-- Start GIVEN PASSAGE --
Life of a researcher: conference edition

Isabel Hofman

Wednesday 30th of January 2019
Today is the deadline! We have to submit our abstract for the 15th international MDS symposium in Copenhagen coming up in May. We are registered to go but we also look forward to sharing our own recent data with colleagues in our field. During the past week, my abstract has been bouncing back and forth between my supervisor, colleagues, and myself to make sure that it tells our research story in a clear and enticing way.

As first author I am responsible for submitting the abstract before the deadline today. And I am also home on the couch with the flu, feverish and miserable. Just barely awake, I am dutifully filling in all the online steps to ensure registration before 16:00. I notice a checkbox to make the abstract eligible for a research award. Yeah, sure.

Ok, finally all steps are done and I have my confirmation email. Back to bed to get rid of this flu.

Friday 22nd of March 2019
Reading my emails over breakfast. I got an email at 5:59 from the MDS 2019 symposium secretariat…Our abstract was selected for the research prize! Which means it will be highlighted in a separate session and get quite some attention. I should start preparing my short talk soon to present our findings in a clear way.

Friday 25th of April 2019
Time to practice my talk in front of the first big audience – the departmental seminar. The talk goes well, and I get some valuable input to further improve the presentation.

Tuesday 7th of May 2019
Ugh, maybe I cursed the conference by sending in the abstract with a fever because I have now caught a persistent cold, and we are leaving tomorrow morning. I decide to stay home and rest. Hopefully this will help me get ready for tomorrow.

Wednesday 8th of May 2019
My alarm clock goes.
Luckily the day of rest did me some good and I feel a lot better than yesterday.

We are taking the train to Copenhagen and are now well underway. We are passing through places like Tranås that even my Swedish colleague didn’t know existed.
-- End GIVEN PASSAGE --
-- Start DATA BLOCK --
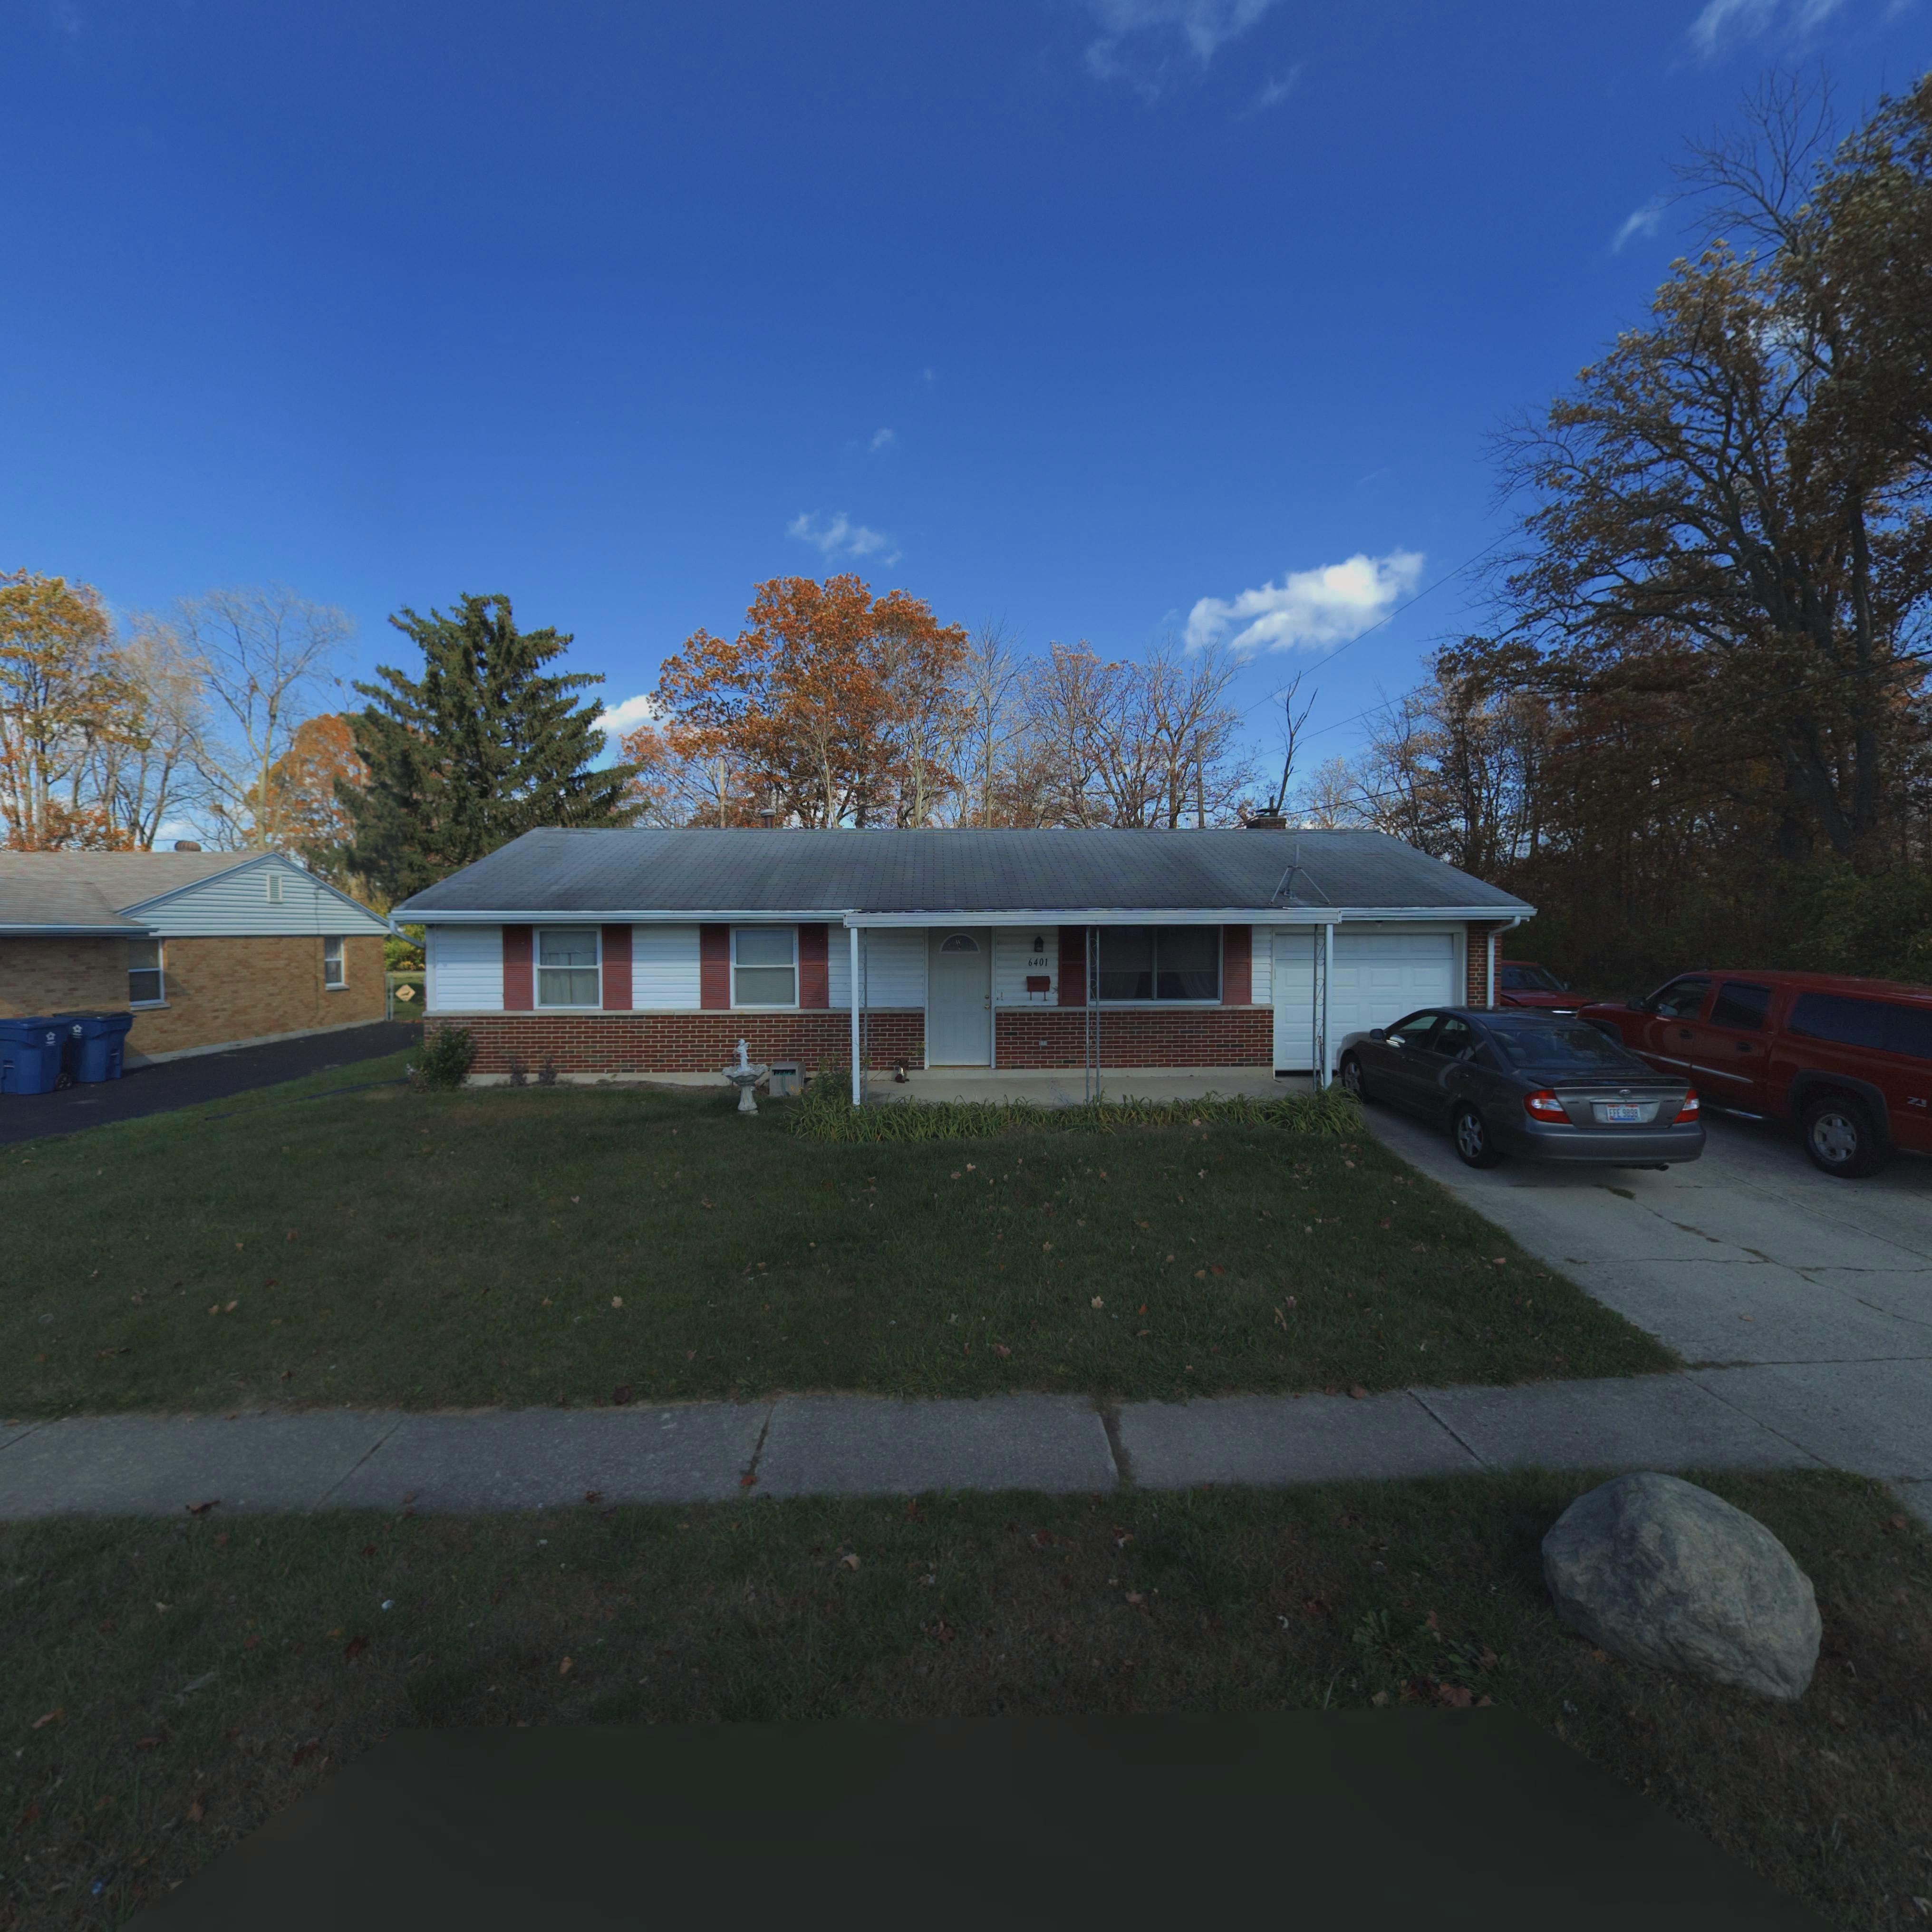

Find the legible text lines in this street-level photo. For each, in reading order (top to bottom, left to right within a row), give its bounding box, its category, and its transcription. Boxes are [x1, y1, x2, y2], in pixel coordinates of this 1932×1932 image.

[1028, 957, 1048, 967] StreetNumber: 6401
-- End DATA BLOCK --
REQUIRED ACTIONS.
1. Do these statements agree with the conference diary? Answer yes or no for each and quote the deciding words.
(a) The abstract had to be registered before 16:00 on the deadline day.
(b) The writer traveled to Copenhagen by plane.
(c) The email about the research prize arrived at 5:59.
2. Return the part of the conference diary starting with "Friday 22nd of" and going on through "ready for tomorrow.".
3. Take the conference diary further, picking up after its last sentence.

SET OF ANSWERS.
1.
(a) Yes: "I am dutifully filling in all the online steps to ensure registration before 16:00."
(b) No: "We are taking the train to Copenhagen and are now well underway."
(c) Yes: "I got an email at 5:59 from the MDS 2019 symposium secretariat"

2.
Friday 22nd of March 2019
Reading my emails over breakfast. I got an email at 5:59 from the MDS 2019 symposium secretariat…Our abstract was selected for the research prize! Which means it will be highlighted in a separate session and get quite some attention. I should start preparing my short talk soon to present our findings in a clear way.

Friday 25th of April 2019
Time to practice my talk in front of the first big audience – the departmental seminar. The talk goes well, and I get some valuable input to further improve the presentation.

Tuesday 7th of May 2019
Ugh, maybe I cursed the conference by sending in the abstract with a fever because I have now caught a persistent cold, and we are leaving tomorrow morning. I decide to stay home and rest. Hopefully this will help me get ready for tomorrow.

3.
We have arrived in Copenhagen where the weather is surprisingly pleasant! After dropping off our suitcases at the hotel, we make our way to the first session.

First day parallel ‘Workshops’
As at many conferences, the first day has a separate focus compared to the main program. At the MDS conference, the first day is composed of parallel workshops along different themes. I attend the ‘Basic Science’ workshop where researchers mostly focus on the state-of-the-art techniques they are using instead of their results. At the first break we are all desperately looking for coffee that is nowhere to be found…Luckily it is rolled out for the second break and we even get cookies! Re-energized the second half of the excellent program gets our full attention.

At the entrance of the conference, a board shows a list of all participants and the countries they have joined from.

An abundance of great food is served at the opening reception and there’s even a birthday cake for the 30th anniversary of the meeting.

We have a lab dinner at a cosy restaurant, but none of us can finish the generous meals following the food at the reception. We are also exhausted after the trip and the first day of the conference. Time to get a good night’s sleep before the early start tomorrow!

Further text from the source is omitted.